Icelandic humanist group first to get legal recognition as a “secular life stance organisation”

Posted: Wed, 08 May 2013

Icelandic humanist group first to get legal recognition as a “secular life stance organisation”

On Friday 3 May 2013, the Icelandic Ethical Humanist Association, Sidmennt, was registered as the first "secular life stance organization" in Iceland. This move comes in accordance with a law, passed by the Icelandic Parliament earlier this year, which regulates registered religions and life stance organisations.

The President of Sidmennt, Hope Knutsson, has expressed deep gratitude for Sidmennt's new status, stating that by making an ethical and Humanist association fully equal in terms of institutional recognition, Iceland is again at the forefront of human rights victories worldwide. She said: "Our Humanist life stance is now officially recognized by the government. This turning point demonstrates that in Iceland there are progressive people who respect human rights. Icelandic recognition of GLBT rights in recent decades is an excellent example and now people with a secular Humanist philosophy of life are gaining respect and acceptance".

Sidmennt has been organising secular confirmation ceremonies for 25 years, and secular and Humanist baby-namings, weddings, and funerals for 5 years. As a listed organisation in the national registry, Sidmennt's marriage ceremonies will now have legal status, meaning that couples will no longer have to go to government authorities to have a non-religious wedding.

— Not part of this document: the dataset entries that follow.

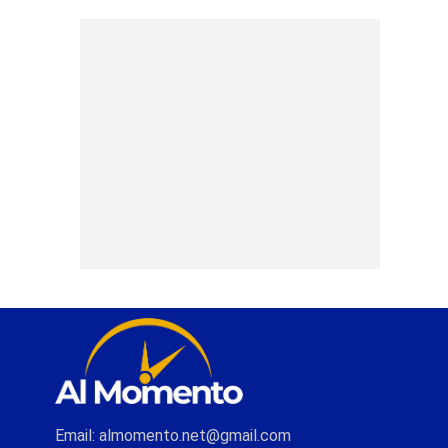
Email: almomento.net@gmail.com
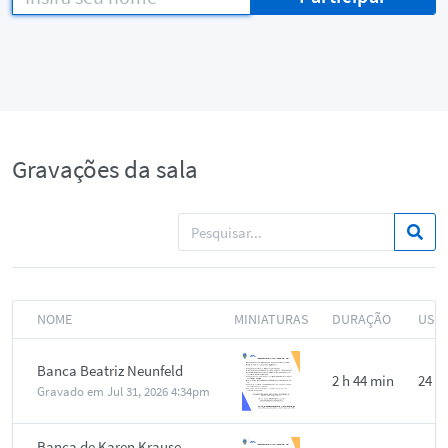
Gravações da sala
NOME
MINIATURAS
DURAÇÃO
USU
Banca Beatriz Neunfeld
2 h 44 min
24
Gravado em
Jul 31, 2026 4:34pm
Banca de Karen Krause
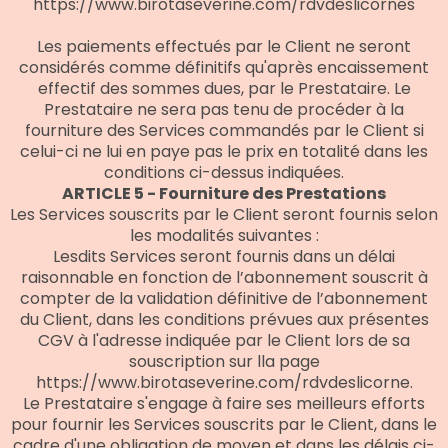
https://www.birotaseverine.com/rdvdeslicornes
Les paiements effectués par le Client ne seront
considérés comme définitifs qu'après encaissement
effectif des sommes dues, par le Prestataire. Le
Prestataire ne sera pas tenu de procéder à la
fourniture des Services commandés par le Client si
celui-ci ne lui en paye pas le prix en totalité dans les
conditions ci-dessus indiquées.
ARTICLE 5 - Fourniture des Prestations
Les Services souscrits par le Client seront fournis selon
les modalités suivantes :
Lesdits Services seront fournis dans un délai
raisonnable en fonction de l’abonnement souscrit à
compter de la validation définitive de l’abonnement
du Client, dans les conditions prévues aux présentes
CGV à l'adresse indiquée par le Client lors de sa
souscription sur lla page
https://www.birotaseverine.com/rdvdeslicorne.
Le Prestataire s'engage à faire ses meilleurs efforts
pour fournir les Services souscrits par le Client, dans le
cadre d'une obligation de moyen et dans les délais ci-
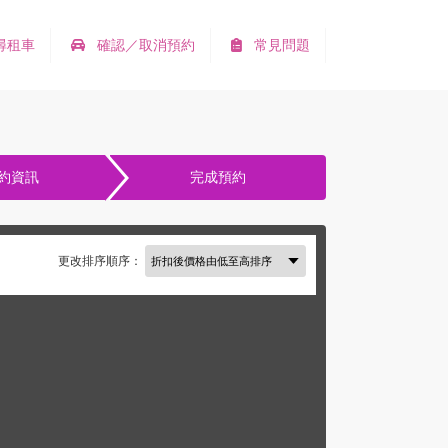
尋租車
確認／取消預約
常見問題
約資訊
完成預約
更改排序順序：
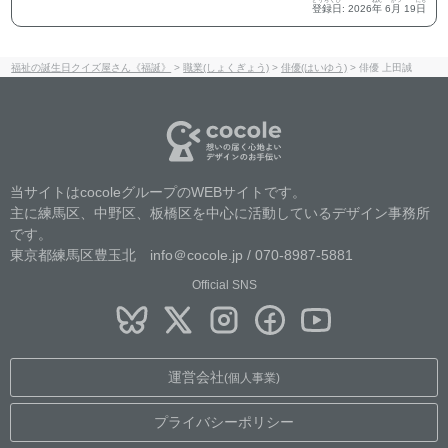
とうろくび
ねん
がつ
にち
登録日
:
2026
年
6
月
19
日
福祉の誕生日クイズ屋さん《福誕》
>
職業(しょくぎょう)
>
俳優(はいゆう)
>
俳優 上田誠
当サイトはcocoleグループのWEBサイトです。
主に練馬区、中野区、板橋区を中心に活動しているデザイン事務所
です。
東京都練馬区豊玉北 info＠cocole.jp / 070-8987-5881
Official SNS
運営会社
(個人事業)
プライバシーポリシー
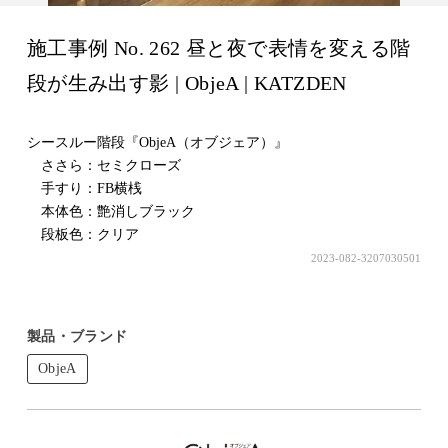
施工事例 No. 262 昼と夜で表情を変える階
段が生み出す影 | ObjeA | KATZDEN
シースルー階段『ObjeA（オブジェア）』
ささら：セミクローズ
手すり：FB横桟
本体色：艶消しブラック
段板色：クリア
2023-082-3207030501
製品・ブランド
ObjeA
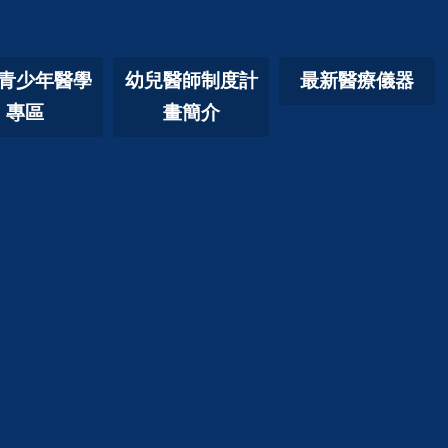
青少年醫學
幼兒醫師制度計
最新醫療儀器
專區
畫簡介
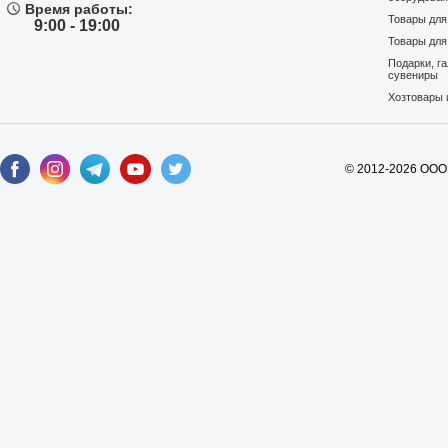
Время работы:
Товары дл
9:00 - 19:00
Товары для
Подарки, г
сувениры
Хозтовары 
© 2012-2026 ООО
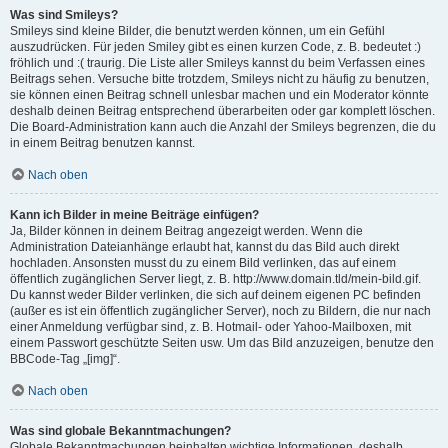
Was sind Smileys?
Smileys sind kleine Bilder, die benutzt werden können, um ein Gefühl
auszudrücken. Für jeden Smiley gibt es einen kurzen Code, z. B. bedeutet :)
fröhlich und :( traurig. Die Liste aller Smileys kannst du beim Verfassen eines
Beitrags sehen. Versuche bitte trotzdem, Smileys nicht zu häufig zu benutzen,
sie können einen Beitrag schnell unlesbar machen und ein Moderator könnte
deshalb deinen Beitrag entsprechend überarbeiten oder gar komplett löschen.
Die Board-Administration kann auch die Anzahl der Smileys begrenzen, die du
in einem Beitrag benutzen kannst.
Nach oben
Kann ich Bilder in meine Beiträge einfügen?
Ja, Bilder können in deinem Beitrag angezeigt werden. Wenn die
Administration Dateianhänge erlaubt hat, kannst du das Bild auch direkt
hochladen. Ansonsten musst du zu einem Bild verlinken, das auf einem
öffentlich zugänglichen Server liegt, z. B. http://www.domain.tld/mein-bild.gif.
Du kannst weder Bilder verlinken, die sich auf deinem eigenen PC befinden
(außer es ist ein öffentlich zugänglicher Server), noch zu Bildern, die nur nach
einer Anmeldung verfügbar sind, z. B. Hotmail- oder Yahoo-Mailboxen, mit
einem Passwort geschützte Seiten usw. Um das Bild anzuzeigen, benutze den
BBCode-Tag „[img]“.
Nach oben
Was sind globale Bekanntmachungen?
Globale Bekanntmachungen beinhalten wichtige Informationen, deshalb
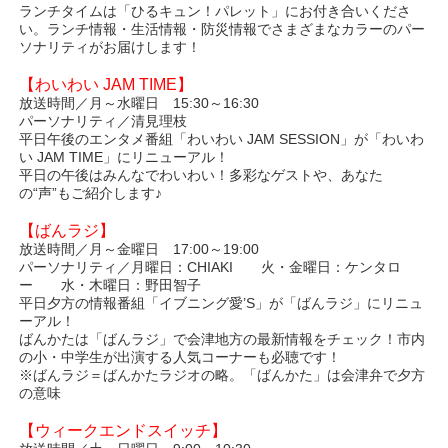
ランチタイムは「ひるキュン！パレット」にお付き合いくださ
い。ランチ情報・生活情報・防災情報でさまざまなカラーのパー
ソナリティがお届けします！
【わいわい JAM TIME】
放送時間／月～水曜日 15:30～16:30
パーソナリティ／清見理枝
平日午後のエンタメ番組「わいわい JAM SESSION」が「わいわ
い JAM TIME」にリニューアル！
平日の午後はみんなでわいわい！多彩なゲストや、あなた
の“声”もご紹介します♪
【ばんラジ】
放送時間／月～金曜日 17:00～19:00
パーソナリティ／月曜日：CHIAKI 火・金曜日：ケンタロ
ー 水・木曜日：野田智子
平日夕方の情報番組「イブニング愛’S」が「ばんラジ」にリニュ
ーアル！
ばんかたは「ばんラジ」で会津地方の最新情報をチェック！市内
の小・中学生が出演する人気コーナーも必聴です！
※ばんラジ＝ばんかたラジオの略。「ばんかた」は会津弁で夕方
の意味
【ウィークエンドスイッチ】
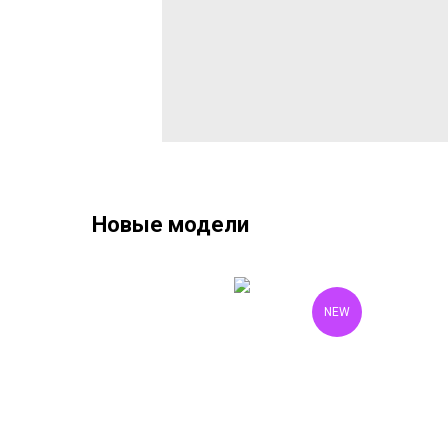
Новые модели
NEW
NEW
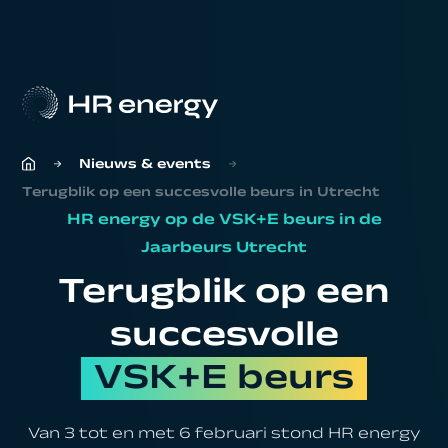
Nieuws & events
Terugblik op een succesvolle beurs in Utrecht
HR energy op de VSK+E beurs in de
Jaarbeurs Utrecht
Terugblik op een
succesvolle
VSK+E beurs
Van 3 tot en met 6 februari stond HR energy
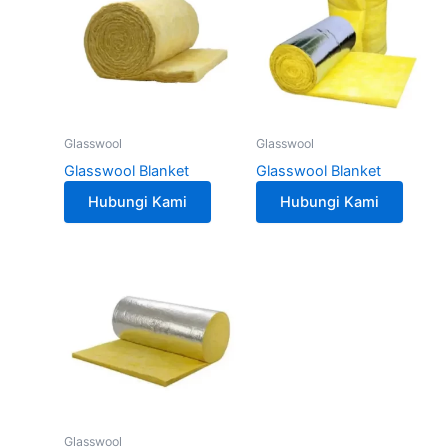
Glasswool
Glasswool
Glasswool Blanket
Glasswool Blanket
Hubungi Kami
Hubungi Kami
Glasswool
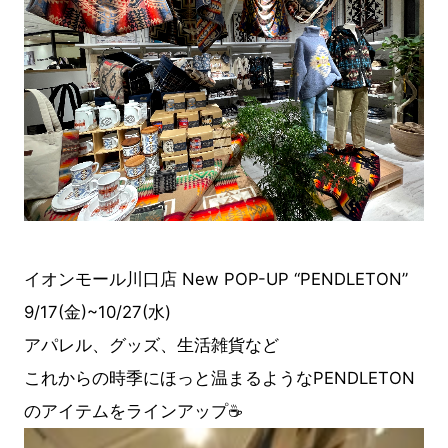
イオンモール川口店 New POP-UP “PENDLETON”
9/17(金)~10/27(水)
アパレル、グッズ、生活雑貨など
これからの時季にほっと温まるようなPENDLETON
のアイテムをラインアップ☕️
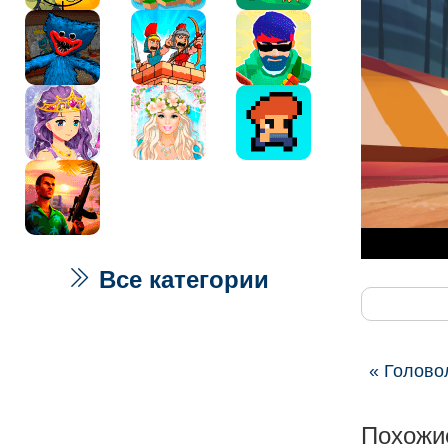
Все категории
« Голово
Похожи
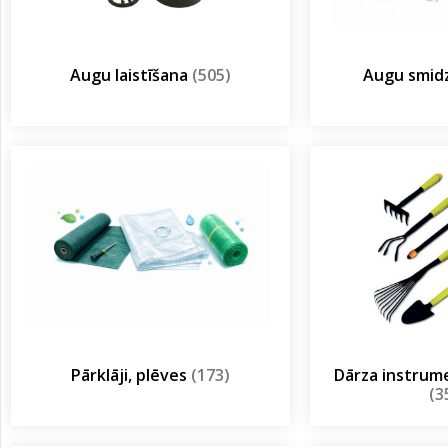
Augu laistīšana
(505)
Augu smidz
Pārklāji, plēves
(173)
Dārza instrum
(3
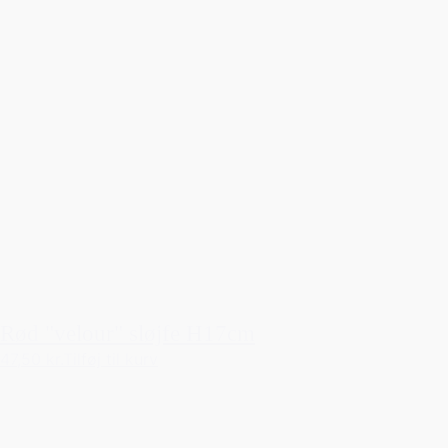
Rød "velour" sløjfe H17cm
47,50 kr.
Tilføj til kurv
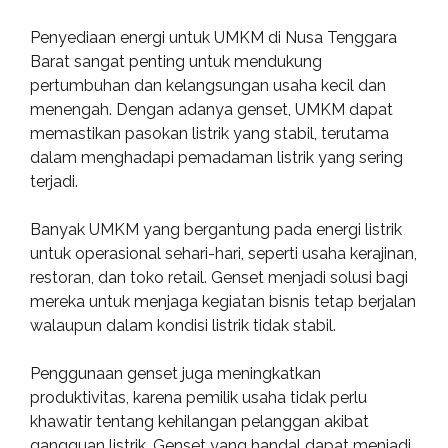
Penyediaan energi untuk UMKM di Nusa Tenggara
Barat sangat penting untuk mendukung
pertumbuhan dan kelangsungan usaha kecil dan
menengah. Dengan adanya genset, UMKM dapat
memastikan pasokan listrik yang stabil, terutama
dalam menghadapi pemadaman listrik yang sering
terjadi.
Banyak UMKM yang bergantung pada energi listrik
untuk operasional sehari-hari, seperti usaha kerajinan,
restoran, dan toko retail. Genset menjadi solusi bagi
mereka untuk menjaga kegiatan bisnis tetap berjalan
walaupun dalam kondisi listrik tidak stabil.
Penggunaan genset juga meningkatkan
produktivitas, karena pemilik usaha tidak perlu
khawatir tentang kehilangan pelanggan akibat
gangguan listrik. Genset yang handal dapat menjadi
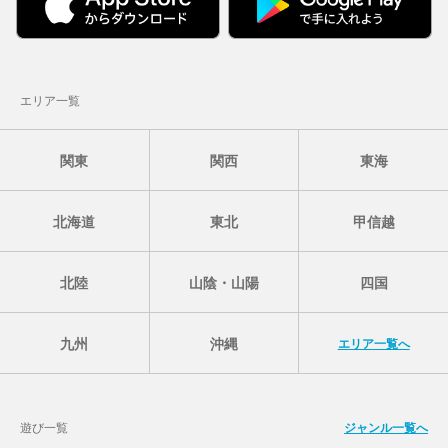
エリア一覧
関東
関西
東海
北海道
東北
甲信越
北陸
山陰・山陽
四国
九州
沖縄
エリア一覧へ
遊び一覧
ジャンル一覧へ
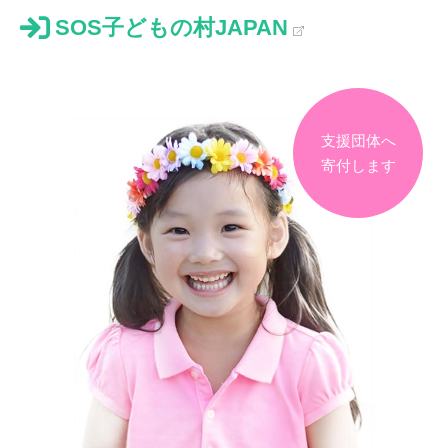
SOS子どもの村JAPAN
支援団体へ
寄付します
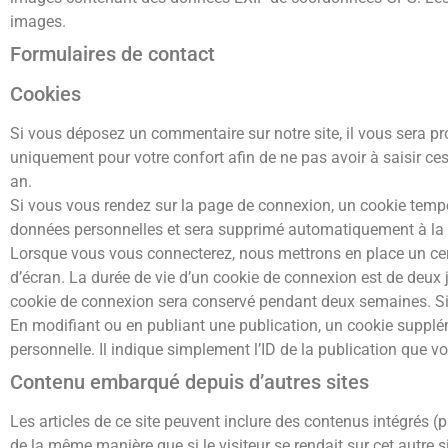
images.
Formulaires de contact
Cookies
Si vous déposez un commentaire sur notre site, il vous sera pr
uniquement pour votre confort afin de ne pas avoir à saisir c
an.
Si vous vous rendez sur la page de connexion, un cookie tempora
données personnelles et sera supprimé automatiquement à la f
Lorsque vous vous connecterez, nous mettrons en place un cer
d’écran. La durée de vie d’un cookie de connexion est de deux j
cookie de connexion sera conservé pendant deux semaines. Si
En modifiant ou en publiant une publication, un cookie suppl
personnelle. Il indique simplement l’ID de la publication que vo
Contenu embarqué depuis d’autres sites
Les articles de ce site peuvent inclure des contenus intégrés (
de la même manière que si le visiteur se rendait sur cet autre si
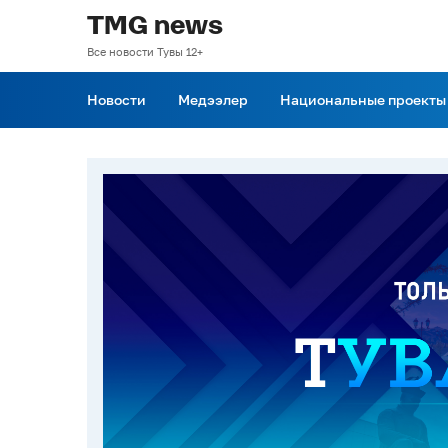
TMG news
Все новости Тувы 12+
Новости
Медээлер
Национальные проекты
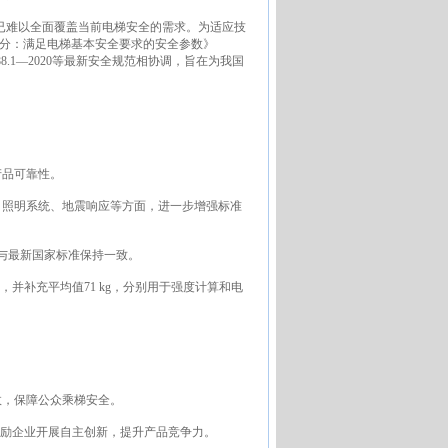
已难以全面覆盖当前电梯安全的需求。为适应技
部分：满足电梯基本安全要求的安全参数》
/T 7588.1—2020等最新安全规范相协调，旨在为我国
产品可靠性。
、照明系统、地震响应等方面，进一步增强标准
等也与最新国家标准保持一致。
，并补充平均值71 kg，分别用于强度计算和电
故，保障公众乘梯安全。
鼓励企业开展自主创新，提升产品竞争力。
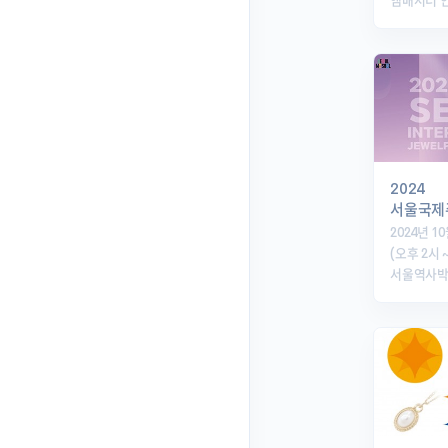
앰배서더 
2024
서울국제
2024년 1
(오후 2시 ~
서울역사박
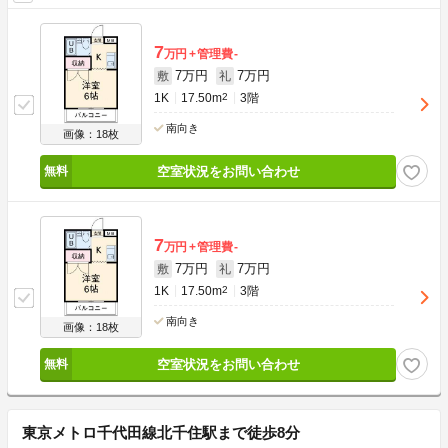
7
万円
管理費
-
7万円
7万円
敷
礼
1K
17.50m
2
3階
南向き
画像：18枚
空室状況をお問い合わせ
7
万円
管理費
-
7万円
7万円
敷
礼
1K
17.50m
2
3階
南向き
画像：18枚
空室状況をお問い合わせ
東京メトロ千代田線北千住駅まで徒歩8分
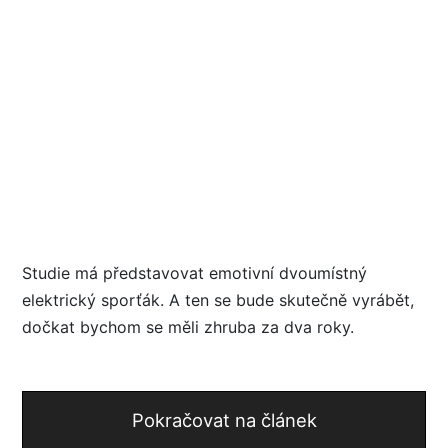
Studie má představovat emotivní dvoumístný
elektrický sporťák. A ten se bude skutečně vyrábět,
dočkat bychom se měli zhruba za dva roky.
Pokračovat na článek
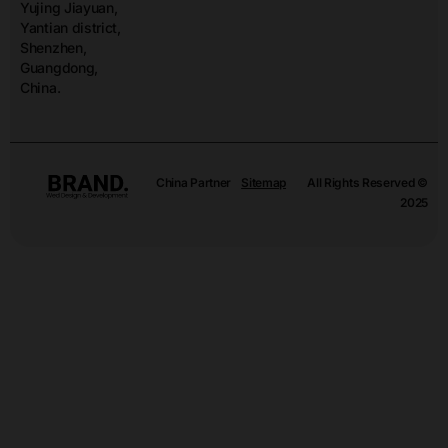
Yujing Jiayuan,
Yantian district,
Shenzhen,
Guangdong,
China.
China Partner
Sitemap
All Rights Reserved ©
2025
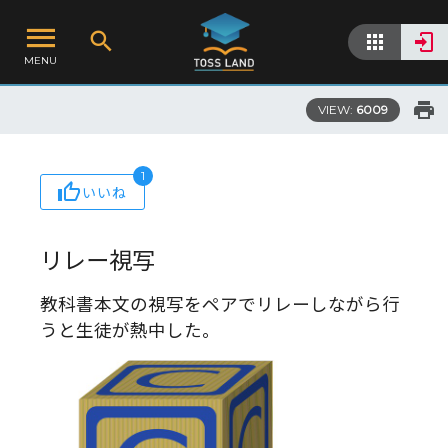
MENU
VIEW:
6009
1
いいね
リレー視写
教科書本文の視写をペアでリレーしながら行
うと生徒が熱中した。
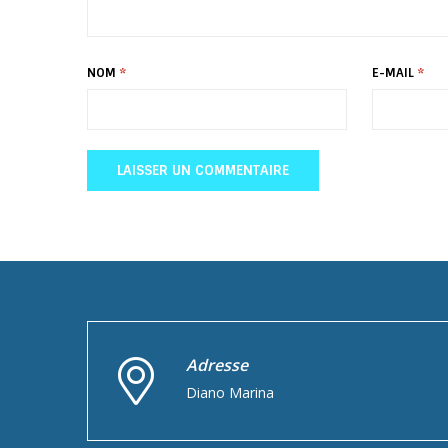
NOM
*
E-MAIL
*
Adresse
Diano Marina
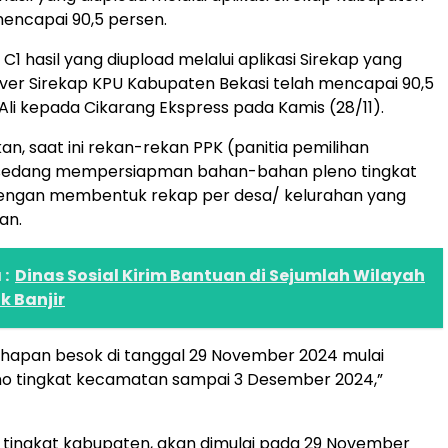
mencapai 90,5 persen.
 C1 hasil yang diupload melalui aplikasi Sirekap yang
ver Sirekap KPU Kabupaten Bekasi telah mencapai 90,5
 Ali kepada Cikarang Ekspress pada Kamis (28/11).
an, saat ini rekan-rekan PPK (panitia pemilihan
sedang mempersiapman bahan-bahan pleno tingkat
ngan membentuk rekap per desa/ kelurahan yang
an.
:
Dinas Sosial Kirim Bantuan di Sejumlah Wilayah
 Banjir
ahapan besok di tanggal 29 November 2024 mulai
no tingkat kecamatan sampai 3 Desember 2024,”
 tingkat kabupaten, akan dimulai pada 29 November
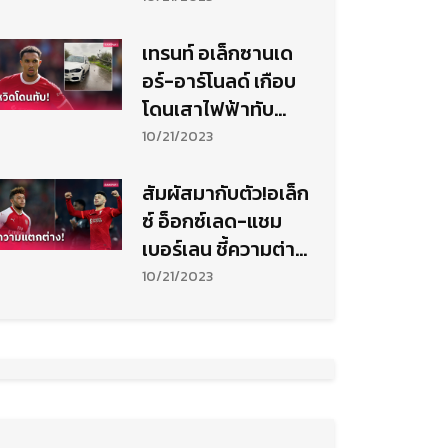
เทรนท์ อเล็กซานเด
อร์-อาร์โนลด์ เกือบ
โดนเสาไฟฟ้าทับ
เบี่ยงรถไปชนคันอื่น
10/21/2023
สัมผัสมากับตัว!อเล็ก
ซ์ อ็อกซ์เลด-แชม
เบอร์เลน ชี้ความต่าง
ระหว่าง อาร์เซน่อล-
10/21/2023
ลิเวอร์พูล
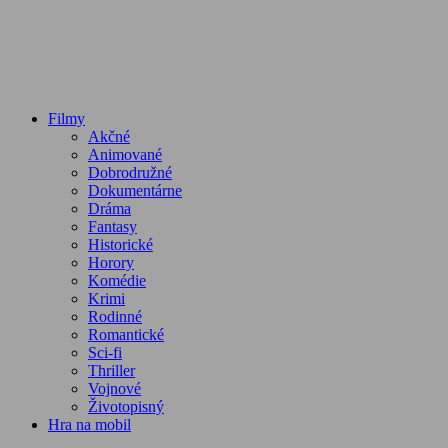
Filmy
Akčné
Animované
Dobrodružné
Dokumentárne
Dráma
Fantasy
Historické
Horory
Komédie
Krimi
Rodinné
Romantické
Sci-fi
Thriller
Vojnové
Životopisný
Hra na mobil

Sidmennt will also now benefit from the so-called 'church tax' for people who join through that institution. Knutsson noted the benefits of this for Sidmennt's prospects of growth: "Almost all of the work within Sidmennt […] has been done on a volunteer basis which has limited its growth. We look forward now to being able to develop our services and programs more fully and to continue to work for separation of church and state and towards a truly secular society where diversity and respect for all life stances and human rights are celebrated".